TEXTO DE LECTURA »
Columna de Joaquín Trujillo: Narcisocracia
Narciso se miró en el agua de una noria, una tan calma y transparente, que pudo presenciar su imagen y se enamoró de ella. Y puesto que no tuvo cómo verse mirándose (ninguna cámara que lo grabase para que acto seguido viera el ridículo que hacía), sigue contemplándose ahí con la boca semiabierta.
Desde entonces, los seres humanos han logrado ciertos artefactos para mirarse por fuera, de lejos o cerca, como si los viera un detractor. Pero todavía hay quienes no sueltan el viejo espejo del amor que los dejó ensimismados.
Y ocurre por eso que conocer el tamaño de uno mismo es toda una proeza. Falla la noción de la infinita superioridad que alcanzan otros. Una persona que de verdad ha estudiado se sabrá minúscula e insignificante. El ensimismamiento de Narciso, en cambio, se engaña toda la vida y cuando finalmente se desengaña, ya ha perdido demasiado tiempo, aquel con el cual pudo haber hecho de sí mismo, trabajo e ingenio mediante, algo levemente mejor.

REQUISITOS DEL EJERCICIO » De acuerdo con la columna sobre la narcisocracia, ¿en qué se miró Narciso cuando se enamoró de su propia imagen? Responda basándose únicamente en el texto de lectura.

DATOS MOSTRADOS »

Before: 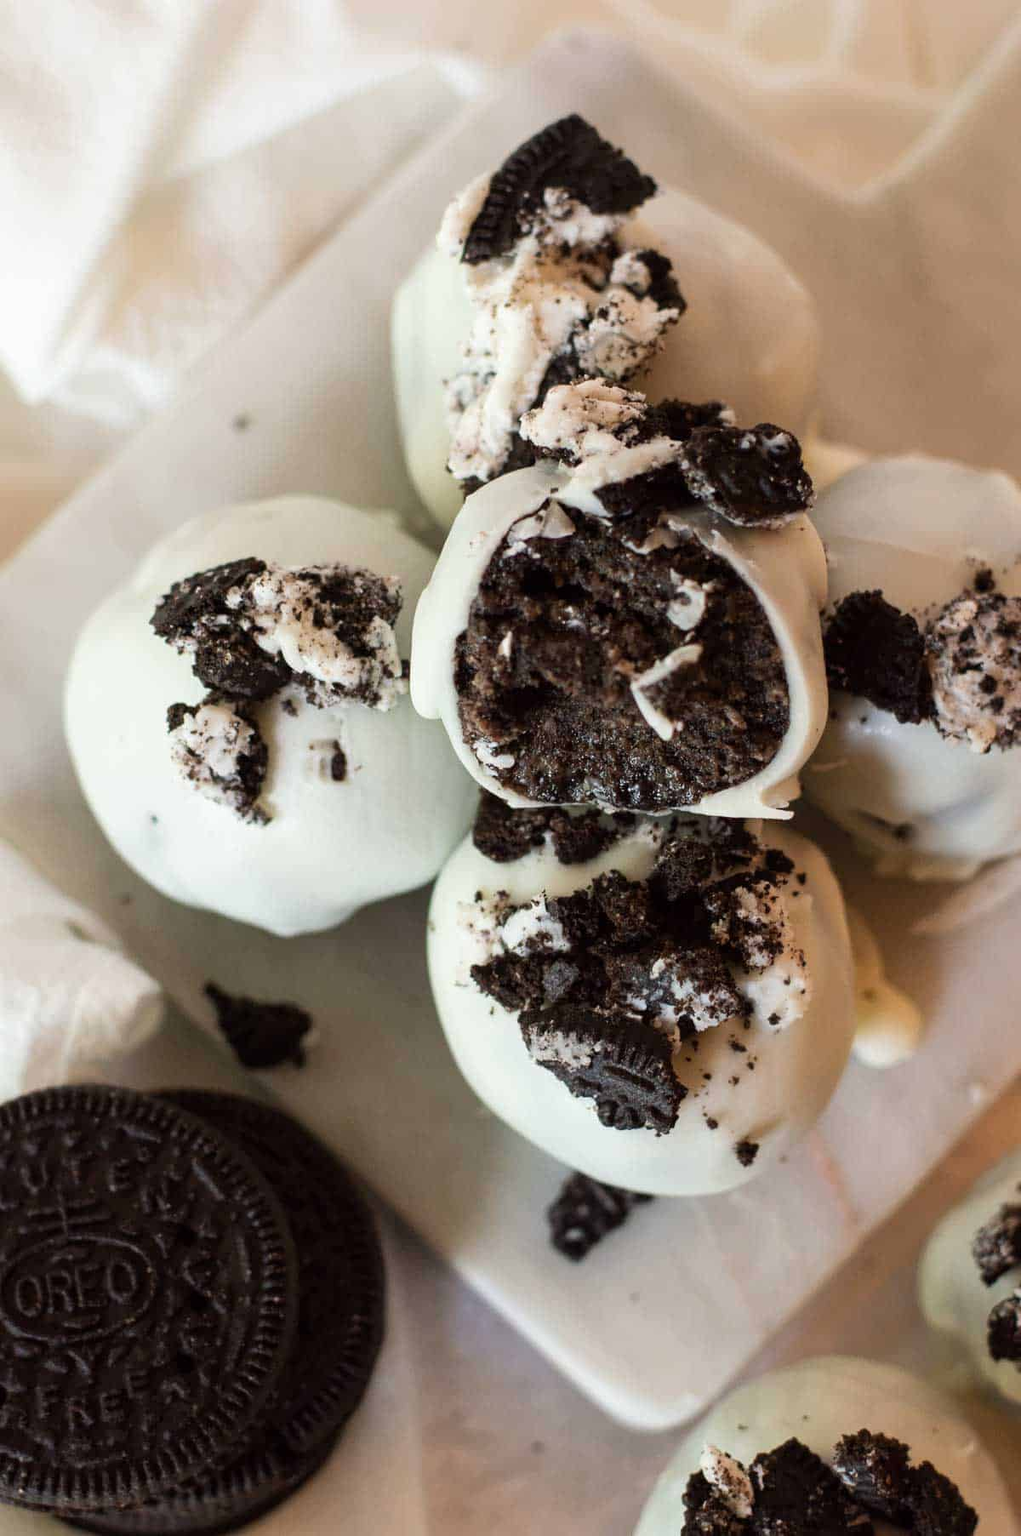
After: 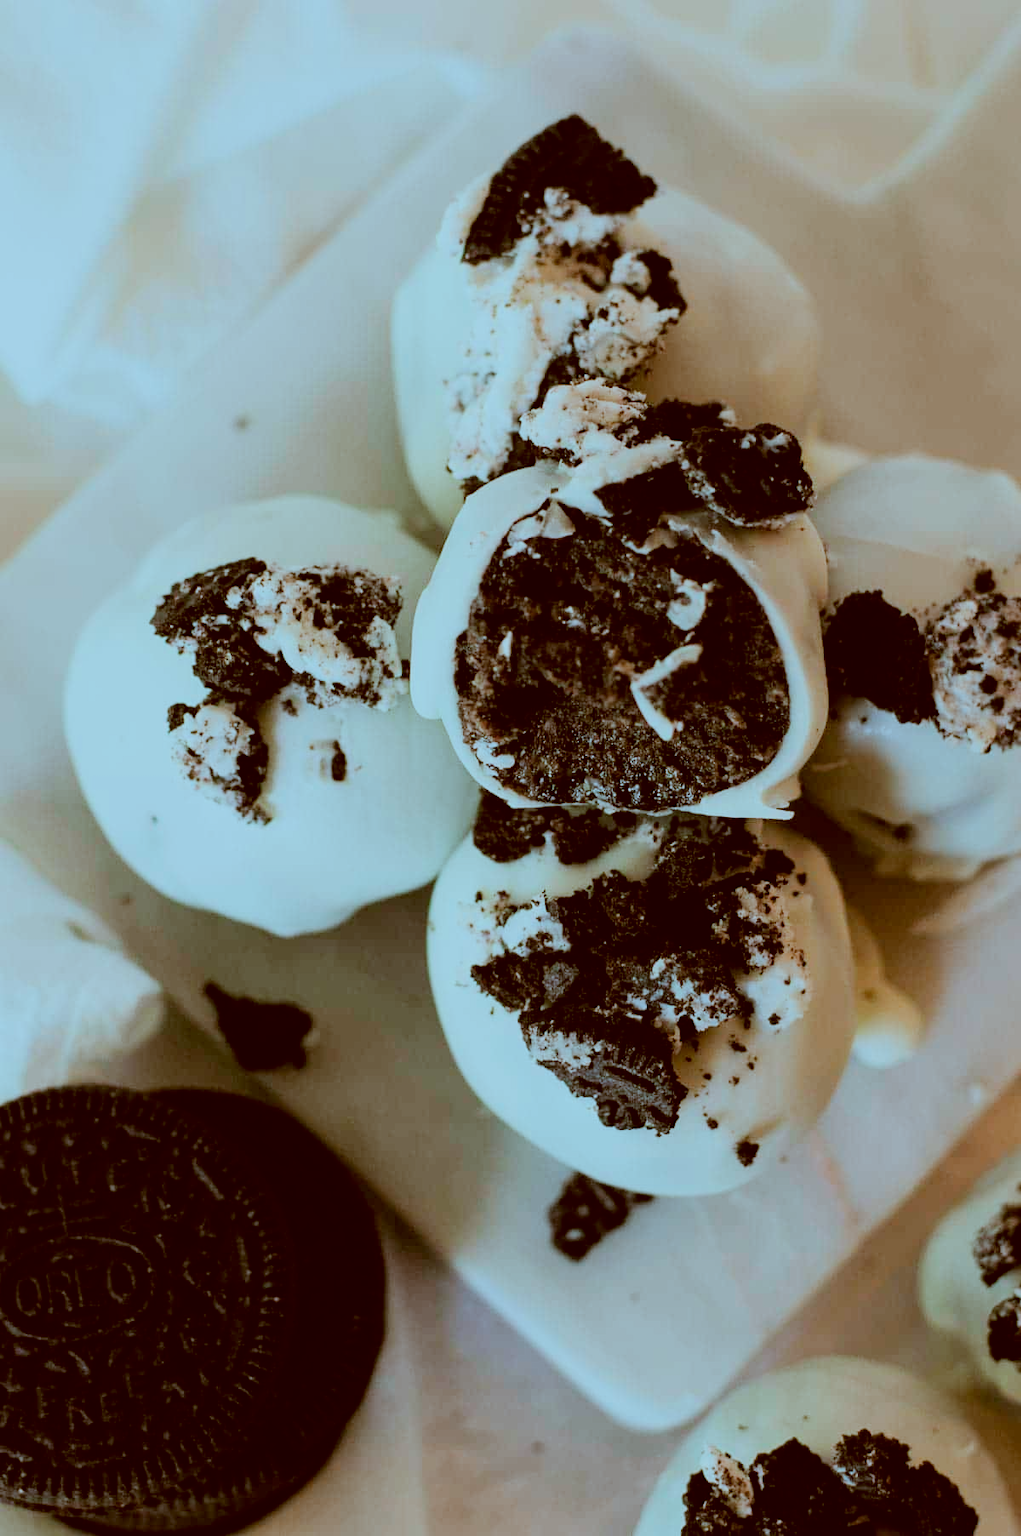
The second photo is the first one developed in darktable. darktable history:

EJERCICIO RESUELTO » En el agua de una noria, tan calma y transparente que pudo ver en ella su imagen.